Answer these from the text about the military dog Lucca:
1. What did Willingham call Lucca's paycheck?
2. On what date did the two first deploy to Iraq?
3. Where was Lucca flown for treatment?

» **SUPPLIED TEXT**:
====
Willingham worked on bonding. He took long walks, worked obedience, groomed her and played with her. The Kong toy was her paycheck, he said.

"Once our bond started, we were tough to beat," he said.

Lucca was trained to detect arms, ammunition, and explosives. She worked off-leash with voice and directional commands.

Like the dogs, handlers must be highly qualified. All are military police first and volunteer for the job. Marines are selected for their solid judgment, an ability to work independently and solid communication.

Most military dogs are are German shepherds, Belgian Malanois and labradors. They are trained in patrol, drug detection, as combat trackers and, like Lucca, as specialized search dogs.

Training pays off

The two deployed to Iraq for the first time on April 23, 2007 and were attached to an Army patrol. It was during the march on Baghdad in the deadliest year for Marines.

Their mission was to find and clear explosives along the Tigris River, south of Baghdad.

"She searched and gave signs there was an IED," Willingham said. "It was extremely validating to think of all of the hours of training and to think she found the IED where the Army patrol was heading through."

Then just down the road, Lucca indicated another find. This time it was a car rigged with explosives.

"When you take a dog into combat deployment, you find the depth of the bond because your life is in their abilities and their life is in your communication," he said.

Separation and reunion

Despite being separated from Lucca in 2012 when he was sent to Finland, Willingham's thoughts never left his dog.

He spoke to Rodriguez shortly after the blast and thanked him for saving Lucca.

Rodriguez recalled this week that after the second bomb went off, he heard Lucca scream. He saw her fighting to get up through the smoke and ran to her along the path she had cleared.

"Even though you've trained, when the moment happens it takes a different toll on you," he said. "I grabbed her and put the tourniquet on and then carried her back to a safe zone in the tree line."

Lucca was flown to the Kandahar Province for treatment by Army veterinarians, who removed her leg. She was evacuated and sent to Camp Pendleton. Within 10 days of her injury, Lucca was up and walking as a tripod.

"The best thing is Lucca still had the same spirit," Willingham said.

Rodriguez stayed with her through her surgery and recovery at Camp Pendleton. But he knew Willingham had planned to adopt Lucca when she retired.
====
» **PROVIDED DATA**:
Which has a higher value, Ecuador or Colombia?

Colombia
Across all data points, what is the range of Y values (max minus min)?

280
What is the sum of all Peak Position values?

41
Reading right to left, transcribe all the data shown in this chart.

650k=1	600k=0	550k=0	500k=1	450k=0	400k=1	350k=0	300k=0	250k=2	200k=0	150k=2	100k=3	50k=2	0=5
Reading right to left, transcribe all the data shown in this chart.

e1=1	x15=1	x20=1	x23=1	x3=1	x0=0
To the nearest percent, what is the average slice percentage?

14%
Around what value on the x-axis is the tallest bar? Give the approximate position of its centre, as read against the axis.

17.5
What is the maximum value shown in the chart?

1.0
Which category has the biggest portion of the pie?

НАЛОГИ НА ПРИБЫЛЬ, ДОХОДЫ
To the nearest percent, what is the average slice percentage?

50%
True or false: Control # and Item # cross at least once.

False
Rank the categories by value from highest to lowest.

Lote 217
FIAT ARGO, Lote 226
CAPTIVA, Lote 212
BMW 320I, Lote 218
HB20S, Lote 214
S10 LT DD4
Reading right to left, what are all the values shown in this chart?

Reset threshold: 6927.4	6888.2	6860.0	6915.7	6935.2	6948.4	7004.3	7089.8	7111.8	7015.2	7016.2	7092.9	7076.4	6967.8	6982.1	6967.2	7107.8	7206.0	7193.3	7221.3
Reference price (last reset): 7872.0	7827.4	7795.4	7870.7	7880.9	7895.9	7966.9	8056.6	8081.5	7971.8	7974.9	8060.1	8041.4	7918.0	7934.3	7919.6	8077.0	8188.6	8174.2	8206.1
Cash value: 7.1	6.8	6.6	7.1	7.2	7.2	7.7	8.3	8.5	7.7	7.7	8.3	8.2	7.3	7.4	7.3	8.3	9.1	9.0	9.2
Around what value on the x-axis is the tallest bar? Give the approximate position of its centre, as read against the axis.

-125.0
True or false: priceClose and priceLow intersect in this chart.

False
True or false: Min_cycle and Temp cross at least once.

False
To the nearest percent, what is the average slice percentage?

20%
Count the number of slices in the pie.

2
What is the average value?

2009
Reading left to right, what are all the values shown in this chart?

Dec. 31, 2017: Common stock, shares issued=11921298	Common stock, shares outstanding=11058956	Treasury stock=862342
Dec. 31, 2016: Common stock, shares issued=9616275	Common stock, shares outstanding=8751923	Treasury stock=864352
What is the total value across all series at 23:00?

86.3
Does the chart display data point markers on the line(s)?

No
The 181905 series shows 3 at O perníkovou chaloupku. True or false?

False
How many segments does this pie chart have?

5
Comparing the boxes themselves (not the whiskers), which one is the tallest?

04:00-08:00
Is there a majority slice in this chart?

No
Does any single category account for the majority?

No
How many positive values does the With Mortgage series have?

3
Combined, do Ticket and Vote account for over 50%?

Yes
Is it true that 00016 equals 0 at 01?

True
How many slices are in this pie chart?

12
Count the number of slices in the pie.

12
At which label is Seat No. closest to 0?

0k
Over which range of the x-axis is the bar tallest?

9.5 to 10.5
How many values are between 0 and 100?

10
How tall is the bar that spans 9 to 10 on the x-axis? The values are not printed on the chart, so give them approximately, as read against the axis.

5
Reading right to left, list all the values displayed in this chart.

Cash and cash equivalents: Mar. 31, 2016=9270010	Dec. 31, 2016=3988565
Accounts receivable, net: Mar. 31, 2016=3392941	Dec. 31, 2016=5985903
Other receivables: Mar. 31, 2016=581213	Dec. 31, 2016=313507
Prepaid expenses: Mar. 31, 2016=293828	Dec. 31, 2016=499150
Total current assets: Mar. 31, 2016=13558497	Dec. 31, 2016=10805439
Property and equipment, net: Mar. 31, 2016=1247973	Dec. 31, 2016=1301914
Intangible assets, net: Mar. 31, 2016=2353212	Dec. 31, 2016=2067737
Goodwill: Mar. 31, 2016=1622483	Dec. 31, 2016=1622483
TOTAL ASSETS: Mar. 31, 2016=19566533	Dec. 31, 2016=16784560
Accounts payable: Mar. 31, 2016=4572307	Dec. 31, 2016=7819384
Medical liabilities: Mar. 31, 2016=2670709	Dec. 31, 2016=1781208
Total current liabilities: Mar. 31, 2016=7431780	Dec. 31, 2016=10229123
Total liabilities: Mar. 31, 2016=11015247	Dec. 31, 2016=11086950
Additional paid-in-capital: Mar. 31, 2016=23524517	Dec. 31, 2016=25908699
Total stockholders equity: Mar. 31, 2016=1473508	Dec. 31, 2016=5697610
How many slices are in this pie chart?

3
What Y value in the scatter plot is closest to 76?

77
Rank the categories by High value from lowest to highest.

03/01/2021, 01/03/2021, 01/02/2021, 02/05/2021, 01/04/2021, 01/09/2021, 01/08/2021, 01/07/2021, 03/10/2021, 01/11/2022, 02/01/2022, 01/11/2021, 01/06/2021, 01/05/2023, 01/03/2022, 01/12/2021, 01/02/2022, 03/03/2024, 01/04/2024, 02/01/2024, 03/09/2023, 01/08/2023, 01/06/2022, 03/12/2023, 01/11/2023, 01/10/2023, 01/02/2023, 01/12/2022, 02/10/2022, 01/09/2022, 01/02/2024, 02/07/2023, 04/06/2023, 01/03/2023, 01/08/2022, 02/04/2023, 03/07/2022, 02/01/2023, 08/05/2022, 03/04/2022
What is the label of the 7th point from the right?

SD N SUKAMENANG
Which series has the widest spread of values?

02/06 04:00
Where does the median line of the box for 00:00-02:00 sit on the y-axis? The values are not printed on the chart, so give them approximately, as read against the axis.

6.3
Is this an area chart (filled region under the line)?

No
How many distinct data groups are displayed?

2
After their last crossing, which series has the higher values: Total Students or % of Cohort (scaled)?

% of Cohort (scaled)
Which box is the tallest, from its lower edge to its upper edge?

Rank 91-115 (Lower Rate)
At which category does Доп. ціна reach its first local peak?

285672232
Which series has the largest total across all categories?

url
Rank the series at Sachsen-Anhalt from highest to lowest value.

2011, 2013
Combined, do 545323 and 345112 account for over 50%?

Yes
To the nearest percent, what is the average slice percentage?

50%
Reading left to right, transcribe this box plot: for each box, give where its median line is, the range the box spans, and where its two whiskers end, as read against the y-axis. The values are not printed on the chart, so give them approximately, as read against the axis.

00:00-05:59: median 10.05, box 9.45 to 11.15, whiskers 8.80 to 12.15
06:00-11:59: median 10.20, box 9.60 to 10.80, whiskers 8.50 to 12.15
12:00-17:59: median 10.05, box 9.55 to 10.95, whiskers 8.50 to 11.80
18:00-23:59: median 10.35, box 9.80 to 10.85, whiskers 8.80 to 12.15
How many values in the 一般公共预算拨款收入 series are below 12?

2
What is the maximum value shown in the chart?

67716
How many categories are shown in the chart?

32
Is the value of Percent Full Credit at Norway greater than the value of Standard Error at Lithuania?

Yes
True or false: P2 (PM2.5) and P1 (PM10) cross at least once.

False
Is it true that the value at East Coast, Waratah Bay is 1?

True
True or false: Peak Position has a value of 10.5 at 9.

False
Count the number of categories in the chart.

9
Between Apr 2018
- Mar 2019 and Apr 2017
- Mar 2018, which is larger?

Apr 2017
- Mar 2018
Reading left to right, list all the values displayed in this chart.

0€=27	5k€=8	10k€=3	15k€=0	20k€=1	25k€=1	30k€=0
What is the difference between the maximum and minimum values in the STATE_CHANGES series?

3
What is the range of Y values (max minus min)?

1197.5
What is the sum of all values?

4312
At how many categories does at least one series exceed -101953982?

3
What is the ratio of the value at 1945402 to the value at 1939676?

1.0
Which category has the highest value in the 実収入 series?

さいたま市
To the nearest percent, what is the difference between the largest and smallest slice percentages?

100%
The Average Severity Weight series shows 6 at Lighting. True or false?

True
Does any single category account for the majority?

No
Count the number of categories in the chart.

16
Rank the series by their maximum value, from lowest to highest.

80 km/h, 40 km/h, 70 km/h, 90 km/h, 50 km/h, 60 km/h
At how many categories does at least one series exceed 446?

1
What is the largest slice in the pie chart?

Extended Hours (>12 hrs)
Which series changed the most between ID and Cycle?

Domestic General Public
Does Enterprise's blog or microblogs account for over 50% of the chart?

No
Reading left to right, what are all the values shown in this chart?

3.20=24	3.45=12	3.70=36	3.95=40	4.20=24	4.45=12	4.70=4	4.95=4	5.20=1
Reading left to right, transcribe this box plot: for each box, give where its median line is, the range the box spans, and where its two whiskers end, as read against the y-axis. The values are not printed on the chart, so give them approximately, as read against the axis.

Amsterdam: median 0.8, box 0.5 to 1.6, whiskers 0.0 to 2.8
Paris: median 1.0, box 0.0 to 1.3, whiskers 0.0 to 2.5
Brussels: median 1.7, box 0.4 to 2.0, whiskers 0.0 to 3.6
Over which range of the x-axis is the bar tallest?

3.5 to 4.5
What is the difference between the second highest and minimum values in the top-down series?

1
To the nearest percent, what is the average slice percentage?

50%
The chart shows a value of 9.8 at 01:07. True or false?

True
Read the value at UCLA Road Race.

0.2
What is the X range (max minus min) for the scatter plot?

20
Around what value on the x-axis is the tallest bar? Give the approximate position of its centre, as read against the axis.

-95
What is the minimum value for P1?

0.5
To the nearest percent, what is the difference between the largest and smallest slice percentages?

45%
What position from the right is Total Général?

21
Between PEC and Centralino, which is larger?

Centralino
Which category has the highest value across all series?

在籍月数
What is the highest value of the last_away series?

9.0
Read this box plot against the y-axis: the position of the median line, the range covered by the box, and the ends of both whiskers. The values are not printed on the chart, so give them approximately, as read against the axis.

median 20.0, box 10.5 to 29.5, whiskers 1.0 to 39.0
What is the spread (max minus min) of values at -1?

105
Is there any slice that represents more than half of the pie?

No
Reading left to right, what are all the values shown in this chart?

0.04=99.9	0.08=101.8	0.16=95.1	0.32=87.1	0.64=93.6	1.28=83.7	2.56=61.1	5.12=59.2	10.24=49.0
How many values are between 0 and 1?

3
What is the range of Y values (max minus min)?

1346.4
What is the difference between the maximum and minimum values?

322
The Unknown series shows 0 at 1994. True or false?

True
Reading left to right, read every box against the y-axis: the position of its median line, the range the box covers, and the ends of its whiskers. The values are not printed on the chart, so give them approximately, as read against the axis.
====
» **RESULT OF THE EXERCISE**:
1. The Kong toy
2. April 23, 2007
3. The Kandahar Province